Si vous faites partis de la communauté de l’Institut des Futurs souhaitables vous avez déjà entendu parler de Virginie…et si ça se trouve vous l’avez vu ou du moins vous connaissez ses créations. Virginie est chorégraphiste ! Elle créeharmonise objets, images, couleurs et pictogrammes pour qu’ils dansent et prennent vie ensemble sur le papier.

Aujourd’hui j’ai voulu la mettre en lumière et vous la présentez car sans elle l’identité de l’IFs n’aurait pas changé et ne serait pas aussi lumineuse et colorée !

Quel métier voulais-tu faire enfant ?

Je voulais être scénariste et être très riche, avoir des serviteurs et des piscines !

Comment es-tu devenue la directrice artistique de l’IFs ?

Chaque année Pixelis organise la semaine du mécénat pendant laquelle un porteur de projet pitch auprès des pixeliens pour une idée/un projet/une asso qui lui tient à coeur.

Cette année là l’IFs faisait parti des projets. Ils étaient en demande d’une identité pour la propagande positive. A cette occasion je fus désignée comme DA sur le projet.

Et l’histoire a commencé…

© Pixelis

Comment décrirais-tu le nouveau logo de l’IFs ?

© Institut des Futurs souhaitables

Le nouveau logo est un relifting de l’ancien. Souvent lorsqu’il faut changer un logo bien établi il y a des peurs qui se soulèvent. Si bien qu’on ne peut pas tout casser il faut y aller en douceur.

Ce n’était pas mon logo coup de coeur mais c’est un logo de raison, de maturité qui a su mettre tout le monde d’accord.

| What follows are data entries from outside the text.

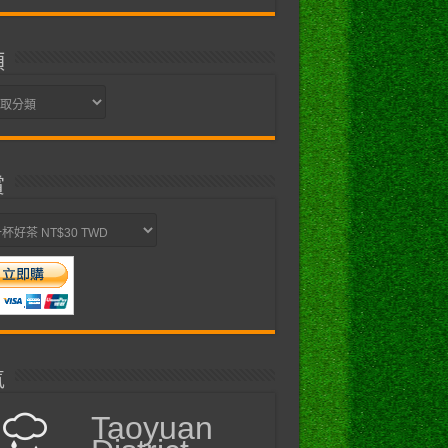
類
賞
氣
Taoyuan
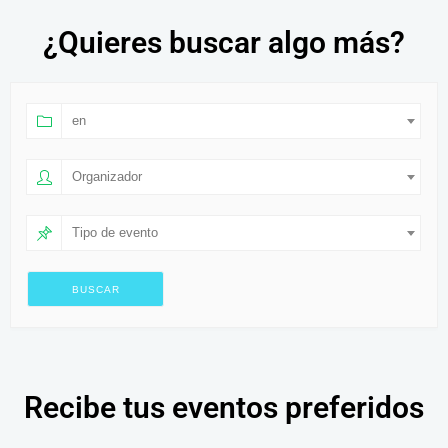
¿Quieres buscar algo más?
en
Organizador
Tipo de evento
Recibe tus eventos preferidos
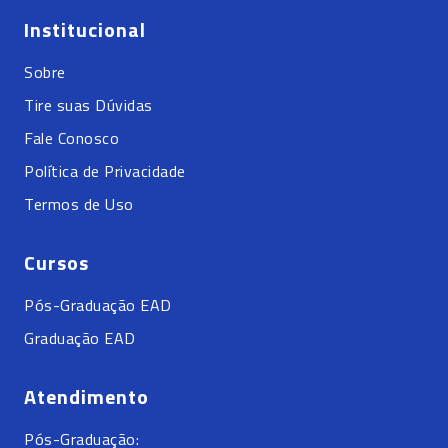
Institucional
Sobre
Tire suas Dúvidas
Fale Conosco
Política de Privacidade
Termos de Uso
Cursos
Pós-Graduação EAD
Graduação EAD
Atendimento
Pós-Graduação:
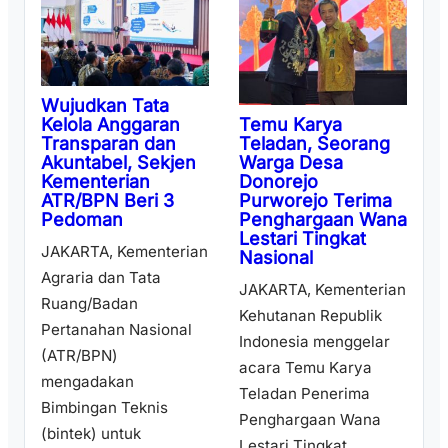
Wujudkan Tata
Temu Karya
Kelola Anggaran
Teladan, Seorang
Transparan dan
Warga Desa
Akuntabel, Sekjen
Donorejo
Kementerian
Purworejo Terima
ATR/BPN Beri 3
Penghargaan Wana
Pedoman
Lestari Tingkat
JAKARTA, Kementerian
Nasional
Agraria dan Tata
JAKARTA, Kementerian
Ruang/Badan
Kehutanan Republik
Pertanahan Nasional
Indonesia menggelar
(ATR/BPN)
acara Temu Karya
mengadakan
Teladan Penerima
Bimbingan Teknis
Penghargaan Wana
(bintek) untuk
Lestari Tingkat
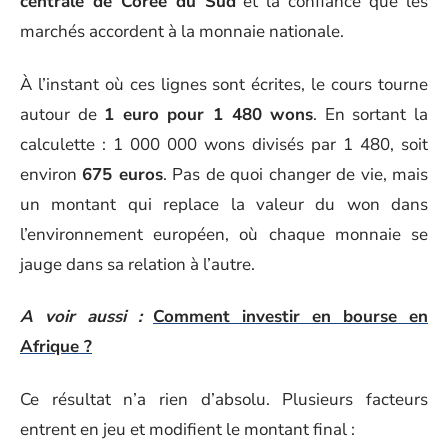
centrale de Corée du Sud
et la confiance que les
marchés accordent à la monnaie nationale.
À l’instant où ces lignes sont écrites, le cours tourne
autour de
1 euro pour 1 480 wons
. En sortant la
calculette : 1 000 000 wons divisés par 1 480, soit
environ
675 euros
. Pas de quoi changer de vie, mais
un montant qui replace la valeur du won dans
l’environnement européen, où chaque monnaie se
jauge dans sa relation à l’autre.
A voir aussi :
Comment investir en bourse en
Afrique ?
Ce résultat n’a rien d’absolu. Plusieurs facteurs
entrent en jeu et modifient le montant final :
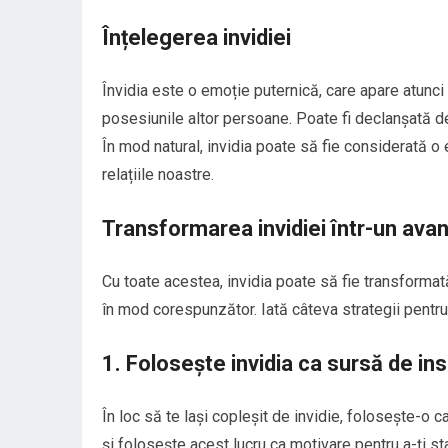
Înțelegerea invidiei
Învidia este o emoție puternică, care apare atunci
posesiunile altor persoane. Poate fi declanșată de
În mod natural, invidia poate să fie considerată o
relațiile noastre.
Transformarea invidiei într-un avan
Cu toate acestea, invidia poate să fie transformat
în mod corespunzător. Iată câteva strategii pentru 
1. Folosește invidia ca sursă de ins
În loc să te lași copleșit de invidie, folosește-o c
și folosește acest lucru ca motivare pentru a-ți sta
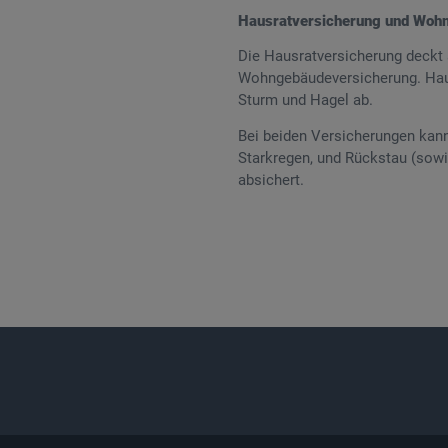
Hausratversicherung und Woh
Die Hausratversicherung deckt 
Wohngebäudeversicherung. Haus
Sturm und Hagel ab.
Bei beiden Versicherungen kan
Starkregen, und Rückstau (sowi
absichert.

C’est une relecture de la sphère pleine qu’on est venu ouvrir car l’école de la réinvention est une école ouverte sur son temps et ses mondes.

En plus l’ouverture créée un C ce qui est un clin d’oeil à la communauté des C+. Enfin il était hors de question de changer le vert fluo puisqu’il est très statutaire et ancré dans le sillon de l’institut et de ses publics.

Qu’est-ce qui t’attire/ t’inspire dans l’IFs qui t’a permis de développer la charte graphique ?

Je suis assez sensible au champ lexical de l’IFS. Il y a beaucoup de mots qu’ils emploient, des mots-valises, qui me parle et m’appelle tout de suite des images.

Leur vocabulaire est très inspirant je trouve. Puis les gens qui font l’institut ainsi que leurs causes sont également une véritable source d’inspiration.

© Virginie Lucas — Pixelis

Tu as fait la LabSession, la 9, avant et pendant la création de la nouvelle identité de l’IFs. Celle-ci t’a-t-elle permis à être au plus proche de l’IFs ?

Préalablement à ma participation à la LAB, je travaillais à raison d’une fois par semaine avec l’IFs, à l’époque depuis leurs locaux chez PLAYER. Cette proximité hebdomadaire m’a permise de voir les coulisses, de m’imprégner de leur langage et de leurs personnalités. Une fois parmi les voyageurs de la LAB 9 j’ai adopté une attitude de spectatrice plus qu’actrice, cela m’a donné le recul et la bulle nécessaire pour entrevoir « la big picture » et commencer mon travail de créa.

Trois mots pour définir la nouvelle identité de l’école de la Réinvention ?

L’école de la Réinvention en 3 mots c’est :

LE MÉTISSAGE, les alliages insolites,

LA POÉSIE, dans ce monde de brutes,

LE FÉMININ, car le futur sera par et avec les femmes. A l’image de la Marianne, nouvelle égérie de l’IFs.